Nils Güggi distingue l’optique de placement et l’optique de soutien, et maintient que la fondation ne doit pas perdre d’argent sur les placements. Si l’optique de soutien fait office de règle, l’investissement doit tout de même être conforme à l’objectif statutaire. Autre point important: «Elle doit également prendre toutes les décisions de manière transparente, les consigner dans un procès-verbal et les rapporter correctement dans les comptes annuels.» Si cette condition est remplie, l’investissement à impact social n’engendre pas de complexité supplémentaire pour l’ASF en matière de contrôle. Nils Güggi explique ainsi: «Pour nous qui supervisons la fondation, cela devient souvent très compliqué lorsqu’il s’agit de structures complexes et opaques, que les investissements ne sont pas clairs ou que l’ensemble peut devenir un problème financier pour la fondation.» Mettre en œuvre des approches de soutien entrepreneuriales est aussi pertinent en matière d’exonération fiscale.

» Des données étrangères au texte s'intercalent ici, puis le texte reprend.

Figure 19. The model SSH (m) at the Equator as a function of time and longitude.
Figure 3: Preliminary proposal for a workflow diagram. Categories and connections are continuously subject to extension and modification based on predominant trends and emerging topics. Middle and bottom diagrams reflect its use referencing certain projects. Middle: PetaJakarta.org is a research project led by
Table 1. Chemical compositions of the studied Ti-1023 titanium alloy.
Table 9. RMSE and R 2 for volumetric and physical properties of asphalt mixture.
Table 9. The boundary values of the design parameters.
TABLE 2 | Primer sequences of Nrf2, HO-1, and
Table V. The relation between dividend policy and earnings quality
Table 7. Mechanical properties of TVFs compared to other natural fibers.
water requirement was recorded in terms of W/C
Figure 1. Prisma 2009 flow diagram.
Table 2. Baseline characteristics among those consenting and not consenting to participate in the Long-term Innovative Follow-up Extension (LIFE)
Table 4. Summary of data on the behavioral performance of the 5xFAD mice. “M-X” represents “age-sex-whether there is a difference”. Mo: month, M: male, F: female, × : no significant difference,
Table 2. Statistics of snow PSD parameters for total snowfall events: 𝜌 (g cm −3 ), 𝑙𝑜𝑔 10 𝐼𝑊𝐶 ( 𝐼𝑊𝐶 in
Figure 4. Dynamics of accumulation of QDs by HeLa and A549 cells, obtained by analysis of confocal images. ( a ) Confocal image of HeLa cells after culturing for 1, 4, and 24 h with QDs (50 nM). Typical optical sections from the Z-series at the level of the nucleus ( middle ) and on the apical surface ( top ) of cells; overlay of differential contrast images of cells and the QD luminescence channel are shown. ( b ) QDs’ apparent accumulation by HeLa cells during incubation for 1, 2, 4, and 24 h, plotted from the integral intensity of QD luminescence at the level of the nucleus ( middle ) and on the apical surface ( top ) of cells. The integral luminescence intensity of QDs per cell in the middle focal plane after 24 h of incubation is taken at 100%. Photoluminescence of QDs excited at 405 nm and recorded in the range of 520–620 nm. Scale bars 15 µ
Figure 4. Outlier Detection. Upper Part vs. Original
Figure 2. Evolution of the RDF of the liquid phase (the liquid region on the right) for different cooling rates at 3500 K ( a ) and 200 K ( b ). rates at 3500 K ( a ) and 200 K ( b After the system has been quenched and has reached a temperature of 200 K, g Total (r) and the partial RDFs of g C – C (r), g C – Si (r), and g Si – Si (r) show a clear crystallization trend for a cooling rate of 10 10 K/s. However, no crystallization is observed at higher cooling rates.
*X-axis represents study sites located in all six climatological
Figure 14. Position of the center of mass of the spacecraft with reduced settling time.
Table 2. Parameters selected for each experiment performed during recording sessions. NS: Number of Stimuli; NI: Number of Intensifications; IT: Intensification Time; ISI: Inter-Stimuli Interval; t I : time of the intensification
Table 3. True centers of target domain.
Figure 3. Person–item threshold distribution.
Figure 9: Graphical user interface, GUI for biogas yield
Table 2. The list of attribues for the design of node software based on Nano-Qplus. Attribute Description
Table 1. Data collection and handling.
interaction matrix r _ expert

Il existe des différences entre les autorités cantonales, qui sont décisionnaires à ce sujet. Selon Nils Güggi, de manière générale: «Plus l’influence potentielle d’une fondation sur une organisation soutenue par des approches de marché est grande, plus certaines autorités fiscales la voient d’un œil critique.»
Afin de répondre à toutes les exigences, il convient de planifier précisément l’intégration de l’investissement à impact social. La Jacobs Foundation a élaboré avec soin sa stratégie d’investissement à impact social. Outre le recours à des expertes et experts juridiques et financiers, elle a également collaboré avec les autorités. Elle a ainsi veillé à ce que ses politiques et procédures respectent à la fois l’objectif de la fondation et les normes réglementaires. Fabio Segura déclare: «Nous sommes reconnus comme l’une des fondations les plus transparentes de Suisse, et notre approche proactive garantit à la fois l’efficacité et l’entière conformité aux règles de nos investissements à impact.»
L’étendue de l’impact
La conformité aux règles est indispensable, mais l’objectif, ou l’impact, ne doit pas seulement être défini, il doit aussi être mesuré. L’investissement à impact social n’est efficace que si la mesure de l’impact permet d’évaluer comment les fonds sont utilisés. La Fondation Lombard Odier la met en œuvre à deux niveaux. Au niveau de la fondation, elle détermine l’impact grâce à un rapport. Au niveau du projet ou de l’instrument, elle a recours à des données mesurables. Dans le cas du CICR, cela signifie augmenter durablement la productivité du personnel des centres de réadaptation physique de Maiduguri (Nigéria), Mopti (Mali) et Kinshasa (Congo), afin qu’ils puissent mieux soigner leur patientèle et prendre plus de personnes en charge. Maximilian Martin évoque la mesur utilisée: «Pour cela, on évalue le “Staff Efficiency Ratio”.» Ce dernier recense notamment le nombre et le type de prothèses, d’orthèses et de fauteuils roulants qui ont été adaptés, ainsi que le nombre de membres du personnel concernés par cette tâche, leur niveau de formation, leur temps d’exécution et leur résultat. Il précise que, pour obtenir une mesure pertinente, il convient de se concentrer délibérément sur des domaines concrets qui n’exigent pas trop d’hypothèses. Sinon, les résultats sont difficilement vérifiables, ou bien la charge de travail dépasserait les résultats obtenus. Il ajoute pour conclure que «chaque investissement doit également être sélectionné sur la base d’un cadre ESG et d’un cadre de gestion de l’impact. En fin de compte, les secteurs d’impact à piloter découlent de l’objectif et des champs d’action définis par la fondation.»